One daemon, four cooperating systems. Local-first by design — runs on your own machine or server, no cloud dependency required.

Clients
Web UI · CLI (cortex) · REST API · 14 Channel Platforms
CortexFlow-AI Gateway
FastAPI + WebSocket daemon · ws://127.0.0.1:7432
Channel Manager
Per-channel session isolation
Model Router
Task-aware fallback chains
Memory Pipeline
Redis · Qdrant · SQLite
Voice + Plugins
Whisper/TTS · Sandboxed SDK

Gateway

A FastAPI app exposing a WebSocket endpoint (/ws) for real-time chat and a REST API (/api/v1/...) for status, session, channel, memory, and metrics operations — see the REST API page. The same process also hosts the channel adapters, so a single cortex start brings the whole system up.

Model Router

Every request is classified into a task type, and each task type maps to an ordered fallback chain — if the first model fails or is unavailable, the router automatically tries the next:

Task typeFallback chain (in order)
complex_reasoningClaude Opus → GPT-4o → Gemini Pro → Ollama
code_generationDeepSeek Coder → Claude Sonnet → GPT-4o → Gemini Flash
code_reviewDeepSeek Coder → GPT-4o → Gemini Flash → Ollama
task_decompositionClaude Sonnet → GPT-4o → Gemini Pro → Ollama
summarization / intent_extraction / reflection / validationGemini Flash → GPT-4o mini → Ollama
cheap_inferenceOllama → GPT-4o mini → Gemini Flash
general (default)Gemini Flash → GPT-4o mini → Ollama

Setting local = "ollama/..." as the primary model in configuration enables full privacy mode — zero calls ever leave your machine.

Memory Pipeline

Three tiers, queried in order, merged into one ranked context for the LLM prompt:

  1. Short-term (Redis) — recent conversation turns, TTL-expired automatically
  2. Semantic (Qdrant) — vector similarity search over past conversations
  3. Long-term (SQLite) — durable storage with importance scoring, auto-pruning, tagging, and cross-session sharing

Reflection Engine

After the model router returns a response, the reflection engine scores it 0–100 on relevance, completeness, accuracy, and tone using a cheap model.

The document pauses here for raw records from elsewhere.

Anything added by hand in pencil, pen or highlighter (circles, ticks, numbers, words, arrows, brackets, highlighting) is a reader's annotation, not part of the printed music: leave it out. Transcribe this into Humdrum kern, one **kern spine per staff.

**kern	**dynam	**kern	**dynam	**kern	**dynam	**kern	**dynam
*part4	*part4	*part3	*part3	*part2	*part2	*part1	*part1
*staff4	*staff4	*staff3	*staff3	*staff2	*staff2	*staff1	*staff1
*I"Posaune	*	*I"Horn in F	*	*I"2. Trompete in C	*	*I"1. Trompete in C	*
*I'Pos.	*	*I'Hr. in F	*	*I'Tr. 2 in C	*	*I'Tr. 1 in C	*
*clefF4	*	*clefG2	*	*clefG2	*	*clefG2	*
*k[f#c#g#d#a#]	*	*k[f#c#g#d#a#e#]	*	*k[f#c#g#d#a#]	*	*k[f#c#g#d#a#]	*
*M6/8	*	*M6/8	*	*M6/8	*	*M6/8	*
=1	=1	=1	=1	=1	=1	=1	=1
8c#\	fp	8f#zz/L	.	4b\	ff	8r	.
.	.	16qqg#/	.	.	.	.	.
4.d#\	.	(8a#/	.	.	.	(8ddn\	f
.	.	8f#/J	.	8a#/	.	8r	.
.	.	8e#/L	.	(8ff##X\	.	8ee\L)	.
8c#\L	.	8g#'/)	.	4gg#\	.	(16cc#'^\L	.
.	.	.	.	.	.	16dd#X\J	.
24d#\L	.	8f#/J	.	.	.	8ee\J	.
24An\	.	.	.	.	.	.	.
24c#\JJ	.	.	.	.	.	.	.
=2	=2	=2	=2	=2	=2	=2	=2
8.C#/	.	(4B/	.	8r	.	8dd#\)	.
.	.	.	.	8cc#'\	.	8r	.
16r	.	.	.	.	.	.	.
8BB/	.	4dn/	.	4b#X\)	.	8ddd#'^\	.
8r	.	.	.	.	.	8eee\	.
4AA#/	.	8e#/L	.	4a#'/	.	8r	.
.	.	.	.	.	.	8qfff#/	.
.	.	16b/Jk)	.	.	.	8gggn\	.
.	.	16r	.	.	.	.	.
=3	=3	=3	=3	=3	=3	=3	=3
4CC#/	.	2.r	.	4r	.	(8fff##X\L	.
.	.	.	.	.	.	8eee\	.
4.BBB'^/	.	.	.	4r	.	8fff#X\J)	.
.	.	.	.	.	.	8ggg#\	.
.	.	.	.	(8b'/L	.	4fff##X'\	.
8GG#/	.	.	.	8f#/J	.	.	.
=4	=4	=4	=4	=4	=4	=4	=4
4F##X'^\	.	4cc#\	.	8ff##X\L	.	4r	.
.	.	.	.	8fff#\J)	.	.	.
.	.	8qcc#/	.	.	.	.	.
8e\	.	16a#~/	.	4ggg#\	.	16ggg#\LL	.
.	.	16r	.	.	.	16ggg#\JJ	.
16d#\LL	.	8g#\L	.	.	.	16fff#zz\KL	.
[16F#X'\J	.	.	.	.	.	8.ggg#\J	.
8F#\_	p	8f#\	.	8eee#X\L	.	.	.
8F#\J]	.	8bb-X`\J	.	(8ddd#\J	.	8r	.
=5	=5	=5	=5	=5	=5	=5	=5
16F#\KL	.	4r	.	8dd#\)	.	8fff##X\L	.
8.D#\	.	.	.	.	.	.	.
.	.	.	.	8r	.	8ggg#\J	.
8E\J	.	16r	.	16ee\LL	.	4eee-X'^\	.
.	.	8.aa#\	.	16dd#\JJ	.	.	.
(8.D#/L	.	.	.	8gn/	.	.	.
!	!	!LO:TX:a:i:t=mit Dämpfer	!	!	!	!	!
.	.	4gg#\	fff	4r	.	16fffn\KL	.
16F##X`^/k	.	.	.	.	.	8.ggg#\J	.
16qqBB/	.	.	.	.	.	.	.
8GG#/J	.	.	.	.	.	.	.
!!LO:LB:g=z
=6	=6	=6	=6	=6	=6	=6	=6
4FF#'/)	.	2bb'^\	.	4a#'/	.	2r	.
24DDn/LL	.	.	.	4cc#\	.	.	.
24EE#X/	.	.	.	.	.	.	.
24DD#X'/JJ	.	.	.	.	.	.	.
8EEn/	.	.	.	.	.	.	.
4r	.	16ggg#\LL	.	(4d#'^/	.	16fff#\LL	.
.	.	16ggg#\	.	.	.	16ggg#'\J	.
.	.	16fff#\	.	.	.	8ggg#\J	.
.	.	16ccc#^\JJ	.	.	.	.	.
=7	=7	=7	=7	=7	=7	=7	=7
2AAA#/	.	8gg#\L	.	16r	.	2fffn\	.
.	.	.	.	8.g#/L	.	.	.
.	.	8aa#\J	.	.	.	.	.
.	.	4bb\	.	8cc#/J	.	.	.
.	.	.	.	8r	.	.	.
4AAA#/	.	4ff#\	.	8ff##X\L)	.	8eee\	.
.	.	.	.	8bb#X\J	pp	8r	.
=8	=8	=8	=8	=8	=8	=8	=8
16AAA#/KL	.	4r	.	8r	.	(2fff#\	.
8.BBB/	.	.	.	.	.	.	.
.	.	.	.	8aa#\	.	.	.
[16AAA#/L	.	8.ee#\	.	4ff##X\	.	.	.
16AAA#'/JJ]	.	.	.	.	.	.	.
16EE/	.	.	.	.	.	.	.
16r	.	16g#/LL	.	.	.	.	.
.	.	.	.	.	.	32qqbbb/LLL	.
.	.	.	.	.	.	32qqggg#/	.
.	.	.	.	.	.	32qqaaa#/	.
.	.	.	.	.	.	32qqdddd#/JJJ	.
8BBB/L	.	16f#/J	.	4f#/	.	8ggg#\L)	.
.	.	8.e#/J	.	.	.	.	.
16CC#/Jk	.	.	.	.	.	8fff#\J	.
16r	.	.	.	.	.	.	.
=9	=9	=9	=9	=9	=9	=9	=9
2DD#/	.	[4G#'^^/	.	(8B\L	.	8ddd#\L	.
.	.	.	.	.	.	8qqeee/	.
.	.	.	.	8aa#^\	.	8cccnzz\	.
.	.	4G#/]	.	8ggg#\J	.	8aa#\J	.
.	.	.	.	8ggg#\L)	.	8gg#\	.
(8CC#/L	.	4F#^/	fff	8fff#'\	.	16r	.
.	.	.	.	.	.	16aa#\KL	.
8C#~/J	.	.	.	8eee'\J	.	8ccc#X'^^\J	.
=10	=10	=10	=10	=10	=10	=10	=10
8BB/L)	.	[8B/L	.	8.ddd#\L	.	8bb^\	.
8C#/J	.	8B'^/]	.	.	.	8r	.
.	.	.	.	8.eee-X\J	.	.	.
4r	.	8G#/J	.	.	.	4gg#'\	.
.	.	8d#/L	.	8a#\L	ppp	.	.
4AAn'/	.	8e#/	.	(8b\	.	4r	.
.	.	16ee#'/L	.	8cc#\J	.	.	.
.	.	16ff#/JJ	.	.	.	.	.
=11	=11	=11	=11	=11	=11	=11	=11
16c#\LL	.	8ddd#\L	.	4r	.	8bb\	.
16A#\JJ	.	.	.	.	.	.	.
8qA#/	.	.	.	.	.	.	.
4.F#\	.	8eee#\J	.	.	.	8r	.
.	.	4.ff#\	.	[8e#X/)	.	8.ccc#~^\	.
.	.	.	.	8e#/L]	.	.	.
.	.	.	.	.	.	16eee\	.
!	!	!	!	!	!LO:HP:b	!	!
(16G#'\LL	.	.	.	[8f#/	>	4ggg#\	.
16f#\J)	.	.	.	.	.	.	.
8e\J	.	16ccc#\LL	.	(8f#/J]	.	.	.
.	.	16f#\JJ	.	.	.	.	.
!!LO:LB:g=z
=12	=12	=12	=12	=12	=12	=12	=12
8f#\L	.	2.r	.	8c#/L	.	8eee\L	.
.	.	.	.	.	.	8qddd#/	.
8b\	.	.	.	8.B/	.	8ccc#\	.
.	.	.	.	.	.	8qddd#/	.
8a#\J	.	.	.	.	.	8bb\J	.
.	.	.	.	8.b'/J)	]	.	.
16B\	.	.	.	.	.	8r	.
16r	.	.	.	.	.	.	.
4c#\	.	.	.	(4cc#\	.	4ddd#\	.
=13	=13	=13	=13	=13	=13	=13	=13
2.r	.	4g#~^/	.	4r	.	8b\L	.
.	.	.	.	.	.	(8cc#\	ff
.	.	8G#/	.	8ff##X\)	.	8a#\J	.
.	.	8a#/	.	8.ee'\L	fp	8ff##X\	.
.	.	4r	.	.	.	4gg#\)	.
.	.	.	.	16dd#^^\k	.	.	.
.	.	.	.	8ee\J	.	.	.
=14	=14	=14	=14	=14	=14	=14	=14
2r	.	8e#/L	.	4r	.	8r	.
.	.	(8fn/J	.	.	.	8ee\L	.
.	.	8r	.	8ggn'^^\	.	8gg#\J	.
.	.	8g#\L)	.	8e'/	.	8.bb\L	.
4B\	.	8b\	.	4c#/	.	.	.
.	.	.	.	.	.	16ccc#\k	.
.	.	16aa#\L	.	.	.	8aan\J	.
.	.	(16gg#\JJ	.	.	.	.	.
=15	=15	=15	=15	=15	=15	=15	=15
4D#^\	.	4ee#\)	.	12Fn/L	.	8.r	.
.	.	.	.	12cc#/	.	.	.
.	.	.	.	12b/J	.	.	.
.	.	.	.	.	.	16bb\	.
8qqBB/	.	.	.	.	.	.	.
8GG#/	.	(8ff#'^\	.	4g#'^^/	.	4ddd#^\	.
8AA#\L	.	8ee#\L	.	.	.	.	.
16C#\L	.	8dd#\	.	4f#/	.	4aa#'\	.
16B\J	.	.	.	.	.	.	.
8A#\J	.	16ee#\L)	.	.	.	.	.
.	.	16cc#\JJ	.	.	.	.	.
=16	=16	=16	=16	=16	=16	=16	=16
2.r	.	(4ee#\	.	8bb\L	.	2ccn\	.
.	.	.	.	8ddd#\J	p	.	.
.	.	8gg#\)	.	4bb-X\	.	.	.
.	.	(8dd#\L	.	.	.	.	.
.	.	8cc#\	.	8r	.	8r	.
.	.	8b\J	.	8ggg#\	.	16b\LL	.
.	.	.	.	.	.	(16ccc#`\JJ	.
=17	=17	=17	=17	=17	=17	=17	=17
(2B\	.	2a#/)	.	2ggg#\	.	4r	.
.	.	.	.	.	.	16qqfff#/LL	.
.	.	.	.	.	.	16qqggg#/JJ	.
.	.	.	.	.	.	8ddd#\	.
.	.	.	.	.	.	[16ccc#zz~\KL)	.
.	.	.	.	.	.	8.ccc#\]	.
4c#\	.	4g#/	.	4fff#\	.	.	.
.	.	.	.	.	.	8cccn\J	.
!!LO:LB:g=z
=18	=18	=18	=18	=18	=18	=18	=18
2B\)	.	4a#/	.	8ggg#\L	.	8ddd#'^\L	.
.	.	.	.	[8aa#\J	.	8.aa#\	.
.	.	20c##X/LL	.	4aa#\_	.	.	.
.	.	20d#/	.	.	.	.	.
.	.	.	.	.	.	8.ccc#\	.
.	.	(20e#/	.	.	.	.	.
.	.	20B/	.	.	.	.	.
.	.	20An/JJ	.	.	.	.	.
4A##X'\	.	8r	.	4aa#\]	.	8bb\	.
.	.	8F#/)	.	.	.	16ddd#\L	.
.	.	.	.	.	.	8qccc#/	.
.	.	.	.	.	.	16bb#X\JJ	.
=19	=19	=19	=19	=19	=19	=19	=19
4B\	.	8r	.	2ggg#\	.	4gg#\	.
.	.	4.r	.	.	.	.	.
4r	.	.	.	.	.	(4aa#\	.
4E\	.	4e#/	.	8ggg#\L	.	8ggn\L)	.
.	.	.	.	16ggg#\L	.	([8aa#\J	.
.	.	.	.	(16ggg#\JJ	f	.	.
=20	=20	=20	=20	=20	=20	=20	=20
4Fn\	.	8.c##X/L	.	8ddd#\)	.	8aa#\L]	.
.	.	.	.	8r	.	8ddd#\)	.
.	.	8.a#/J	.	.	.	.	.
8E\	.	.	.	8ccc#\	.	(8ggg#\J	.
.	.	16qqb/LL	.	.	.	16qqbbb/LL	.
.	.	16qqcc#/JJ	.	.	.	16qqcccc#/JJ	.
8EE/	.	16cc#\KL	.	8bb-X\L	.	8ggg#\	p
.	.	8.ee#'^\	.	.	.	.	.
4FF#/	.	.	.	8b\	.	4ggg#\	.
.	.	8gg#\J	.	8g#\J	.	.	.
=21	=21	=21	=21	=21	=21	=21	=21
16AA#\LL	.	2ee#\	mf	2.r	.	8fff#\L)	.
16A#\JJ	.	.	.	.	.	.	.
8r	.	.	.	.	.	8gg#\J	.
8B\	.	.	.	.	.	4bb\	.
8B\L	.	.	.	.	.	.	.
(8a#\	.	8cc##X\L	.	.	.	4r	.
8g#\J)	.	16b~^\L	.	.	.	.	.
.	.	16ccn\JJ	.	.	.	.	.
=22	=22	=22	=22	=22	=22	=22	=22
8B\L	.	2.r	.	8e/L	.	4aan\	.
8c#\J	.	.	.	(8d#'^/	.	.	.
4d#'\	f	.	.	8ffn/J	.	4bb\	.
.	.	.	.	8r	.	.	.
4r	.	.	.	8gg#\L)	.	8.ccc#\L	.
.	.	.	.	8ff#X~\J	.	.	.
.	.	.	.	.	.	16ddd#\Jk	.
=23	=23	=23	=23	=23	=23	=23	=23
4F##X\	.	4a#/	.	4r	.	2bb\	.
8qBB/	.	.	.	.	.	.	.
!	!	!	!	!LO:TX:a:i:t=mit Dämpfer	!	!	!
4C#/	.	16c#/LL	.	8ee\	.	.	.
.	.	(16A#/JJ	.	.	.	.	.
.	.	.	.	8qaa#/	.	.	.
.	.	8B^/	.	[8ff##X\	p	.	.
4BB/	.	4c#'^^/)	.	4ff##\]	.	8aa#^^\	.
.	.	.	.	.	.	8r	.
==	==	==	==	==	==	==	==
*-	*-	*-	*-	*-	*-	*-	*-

Responses below the configured threshold are regenerated once with corrective guidance before being sent.

Plugin System

Plugins are discovered via Python entry points and run in the same process as typed Plugin subclasses contributing tools, channel adapters, or lifecycle hooks — see Plugins & SDK.

Observability

Structured JSON logs (or human-readable via rich in a TTY) and Prometheus metrics are exposed at GET /api/v1/metrics, with a JSON snapshot at GET /api/v1/metrics/snapshot for the web UI.